いきなり婚─目覚めたら人の妻?!─
大切な人たちに裏切られている池崎課長が不憫ではあるけれど、子どもたちのことを考えると、夫婦の問題に他人の私が口をはさむべきではないと言う結論に至る。

今日一日、私は心を無にして、与えられた役割に徹することにしよう。

池崎課長はベビーサークルの中で歯固めをかじっていた赤ちゃんを抱き上げ、私の方に連れてきた。

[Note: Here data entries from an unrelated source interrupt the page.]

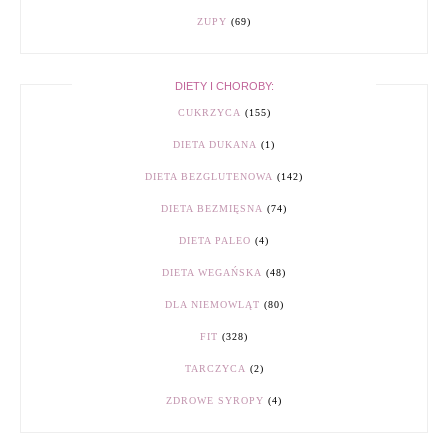
ZUPY
(69)
DIETY I CHOROBY:
CUKRZYCA
(155)
DIETA DUKANA
(1)
DIETA BEZGLUTENOWA
(142)
DIETA BEZMIĘSNA
(74)
DIETA PALEO
(4)
DIETA WEGAŃSKA
(48)
DLA NIEMOWLĄT
(80)
FIT
(328)
TARCZYCA
(2)
ZDROWE SYROPY
(4)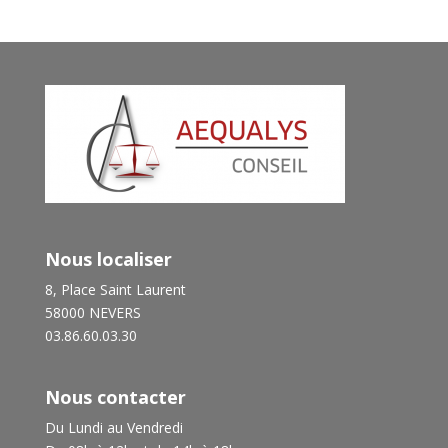
Nous localiser
8, Place Saint Laurent
58000 NEVERS
03.86.60.03.30
Nous contacter
Du Lundi au Vendredi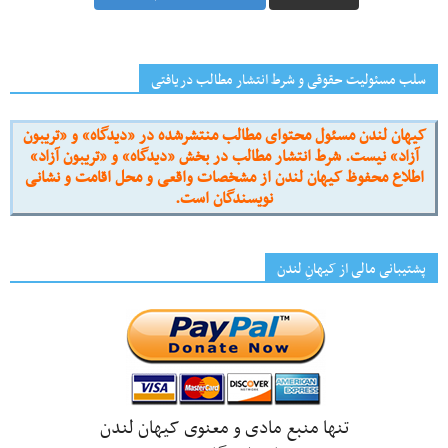
سلب مسئولیت حقوقی و شرط انتشار مطالب دریافتی
کیهان لندن مسئول محتوای مطالب منتشرشده در «دیدگاه» و «تریبون
آزاد» نیست. شرط انتشار مطالب در بخش «دیدگاه» و «تریبون آزاد»
اطلاع محفوظ کیهان لندن از مشخصات واقعی و محل اقامت و نشانی
نویسندگان است.
پشتیبانی مالی از کیهانِ لندن
تنها منبع مادی و معنوی کیهان لندن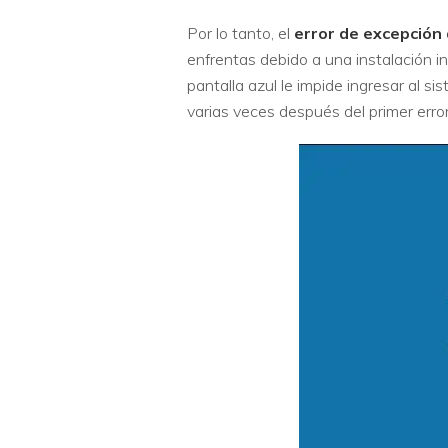
Por lo tanto, el
error de excepción
enfrentas debido a una instalación in
pantalla azul le impide ingresar al s
varias veces después del primer error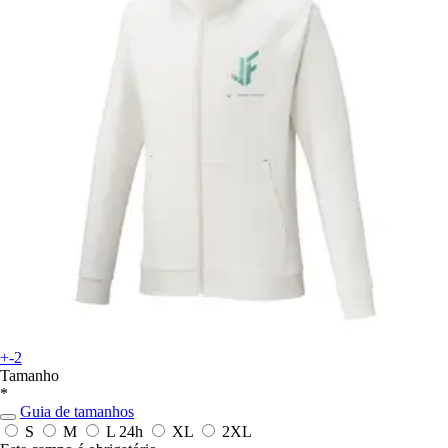
+-2
Tamanho
*
Guia de tamanhos
S
M
L
24h
XL
2XL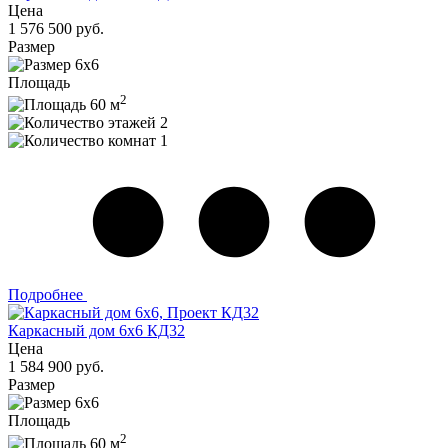
Цена
1 576 500 руб.
Размер
6х6
Площадь
2
60 м
2
1
Подробнее
Каркасный дом 6х6 КД32
Цена
1 584 900 руб.
Размер
6х6
Площадь
2
60 м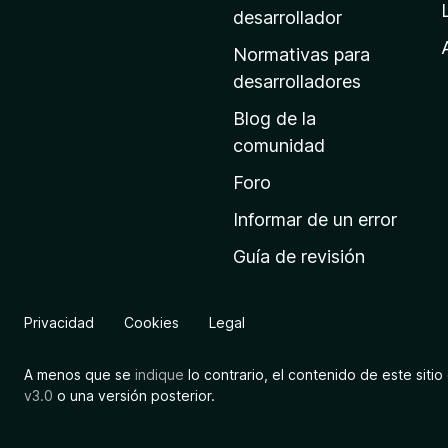
a
desarrollador
d
Normativas para
e
desarrolladores
i
Blog de la
n
comunidad
i
c
Foro
i
Informar de un error
o
Guía de revisión
d
e
M
Privacidad
Cookies
Legal
o
z
A menos que se
indique
lo contrario, el contenido de este sitio 
i
v3.0
o una versión posterior.
l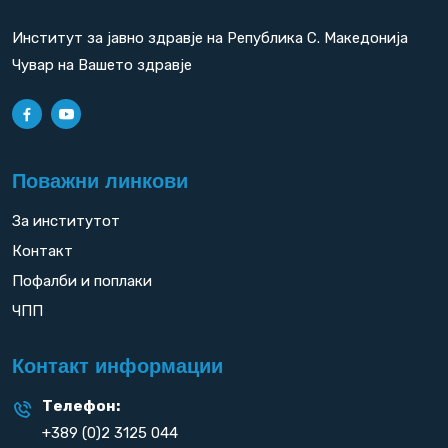
Институт за јавно здравје на Република С. Македонија
Чувар на Вашето здравје
Поважни линкови
За институтот
Контакт
Пофалби и поплаки
ЧПП
Контакт информации
Телефон:
+389 (0)2 3125 044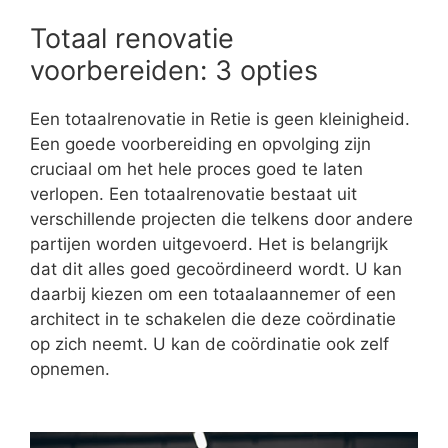
Totaal renovatie
voorbereiden: 3 opties
Een totaalrenovatie in Retie is geen kleinigheid.
Een goede voorbereiding en opvolging zijn
cruciaal om het hele proces goed te laten
verlopen. Een totaalrenovatie bestaat uit
verschillende projecten die telkens door andere
partijen worden uitgevoerd. Het is belangrijk
dat dit alles goed gecoördineerd wordt. U kan
daarbij kiezen om een totaalaannemer of een
architect in te schakelen die deze coördinatie
op zich neemt. U kan de coördinatie ook zelf
opnemen.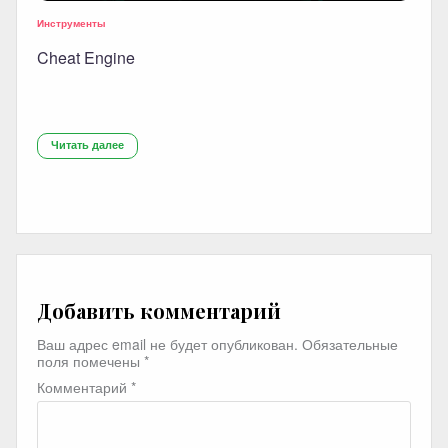
Инструменты
Cheat Engine
Читать далее
Добавить комментарий
Ваш адрес email не будет опубликован.
Обязательные
поля помечены
*
Комментарий
*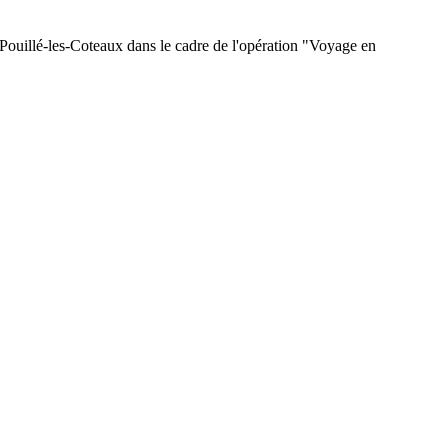
à Pouillé-les-Coteaux dans le cadre de l'opération "Voyage en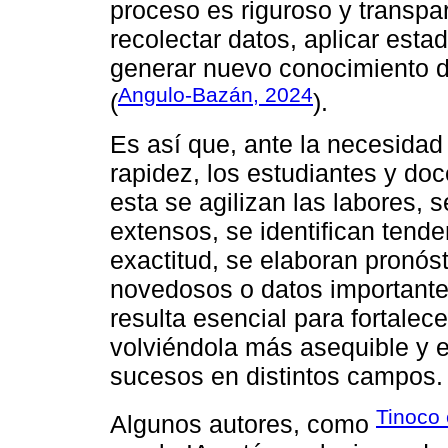
proceso es riguroso y transpar
recolectar datos, aplicar estad
generar nuevo conocimiento de
Angulo-Bazán, 2024
(
).
Es así que, ante la necesidad
rapidez, los estudiantes y do
esta se agilizan las labores, 
extensos, se identifican tende
exactitud, se elaboran pronóst
novedosos o datos importantes
resulta esencial para fortalec
volviéndola más asequible y e
sucesos en distintos campos.
Tinoco 
Algunos autores, como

「小柴、この子がうちの末っ子の杏樹(あんじゅ)。よろしくな」

杏樹ちゃんは池崎課長の腕の中で、少し不思議そうに私を見ている。

「人見知りとかしませんか?」

「いや、今のところはわりと平気らしい」

私がだっこしても、杏樹ちゃんはぐずったりいやがったりせず、ニコニコと笑っている。

田舎にいた頃は、よく親戚や近所の家の赤ちゃんの子守りを頼まれていたので、久しぶりに接する赤ちゃんの匂いや柔らかさがやけに懐かしい。

「ふふ……可愛いですねぇ」

「だろ?うちの姫は何しても可愛いんだよ」

会社ではクールでドSな池崎課長の親バカ全開の姿が見られるなんて、とてもレアな経験だと思う。

池崎課長推しの社内の女子が見たら、そのギャップで萌え死ぬんじゃなかろうか。